→ **INSTRUCTIONS TO FOLLOW**
Rename every "label" to "category" throughout the records and reproduce them with nothing else altered. Leave the pictures out of your output.

(Chart analysis data)
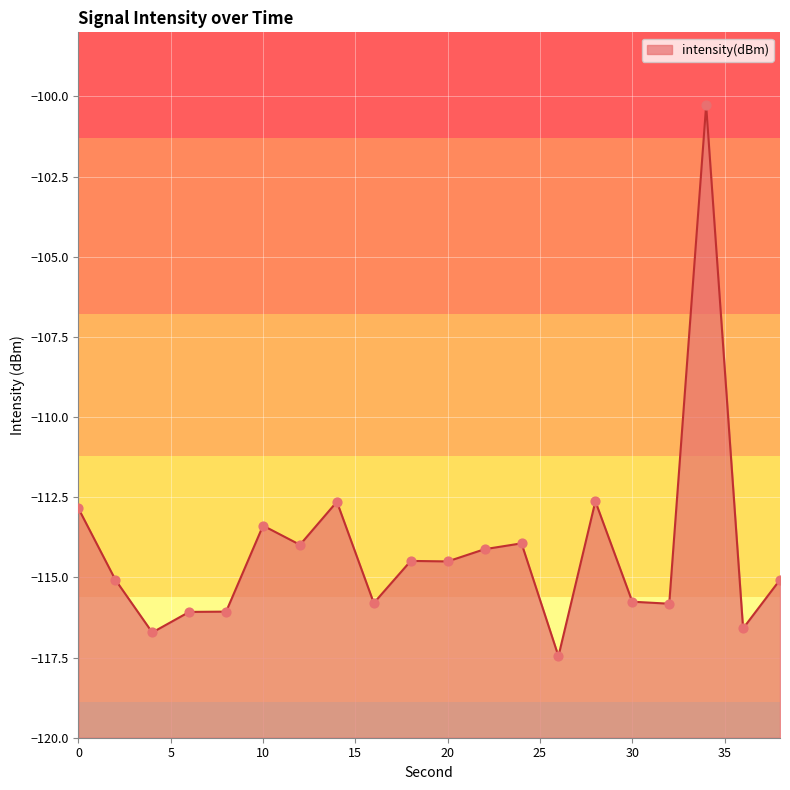

Between 12 and 2, which is larger?

12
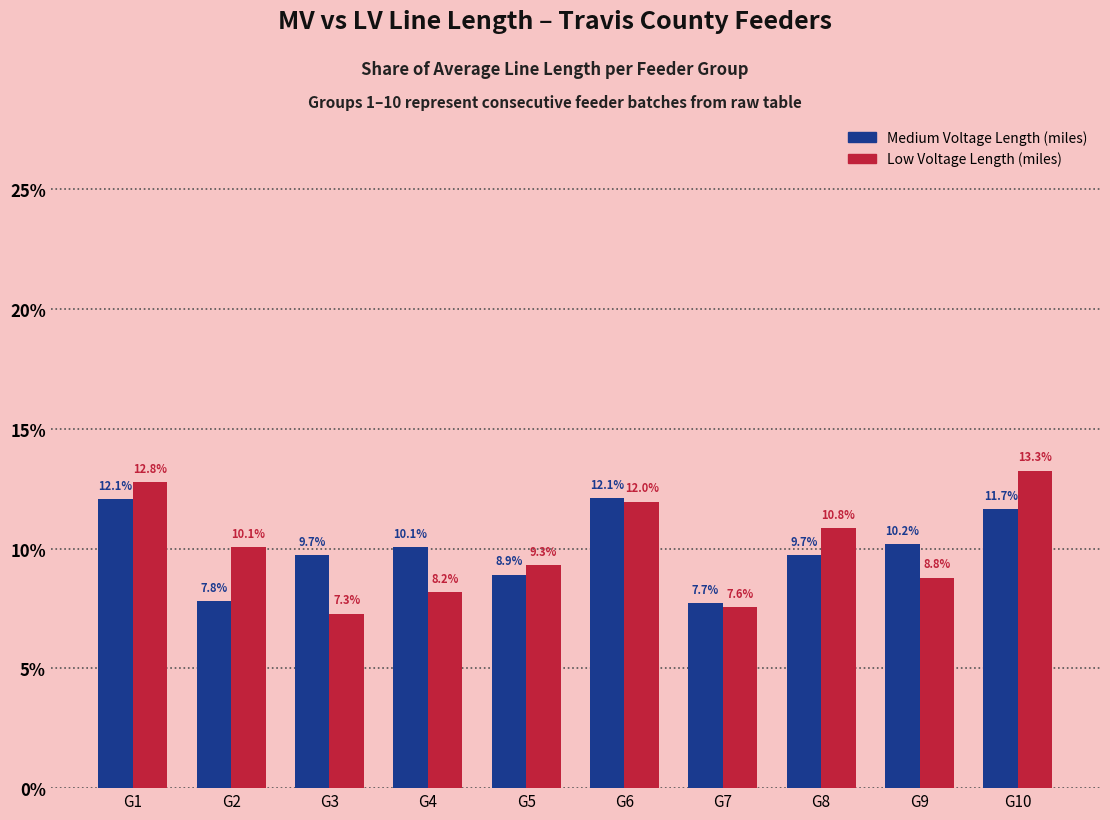

What value does the Medium Voltage Length (miles) series have at G4?

10.1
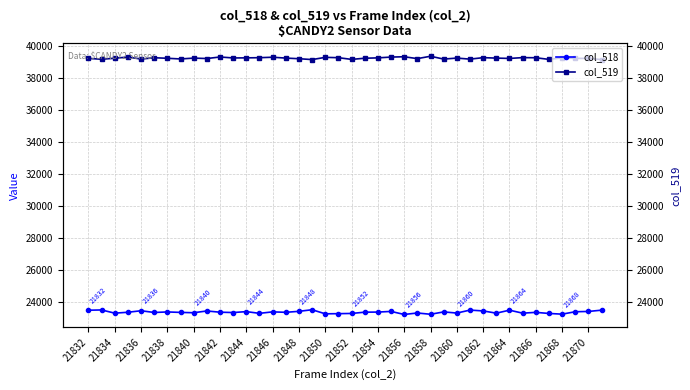

What position from the left is 21840?

9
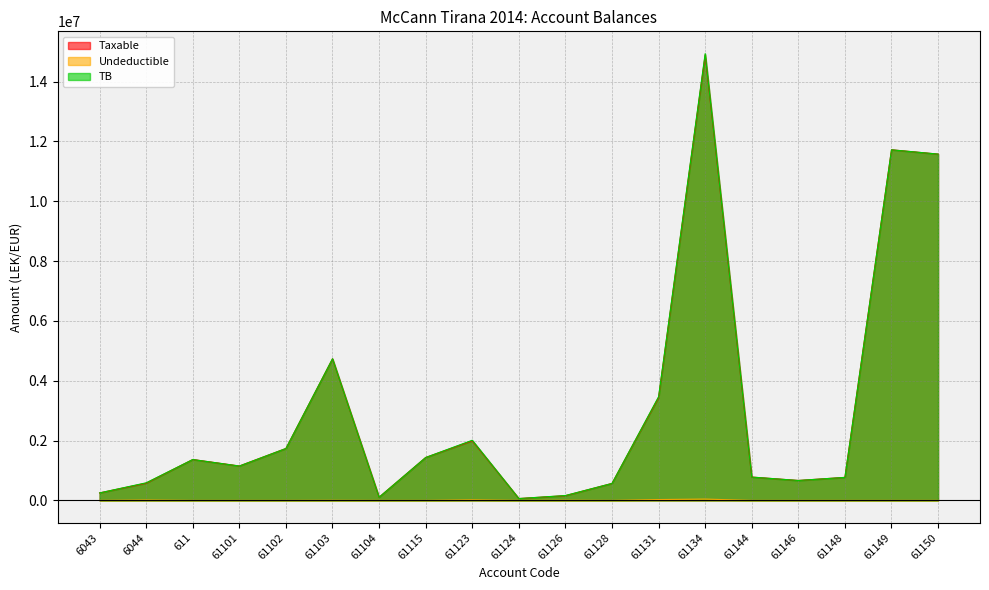

At which label is TB closest to 7496485?

61103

→ **ANSWER**
Between 12 and 2, which is larger?

12

What value does the Medium Voltage Length (miles) series have at G4?

10.1

What position from the left is 21840?

9

At which category is TB closest to 7496485?

61103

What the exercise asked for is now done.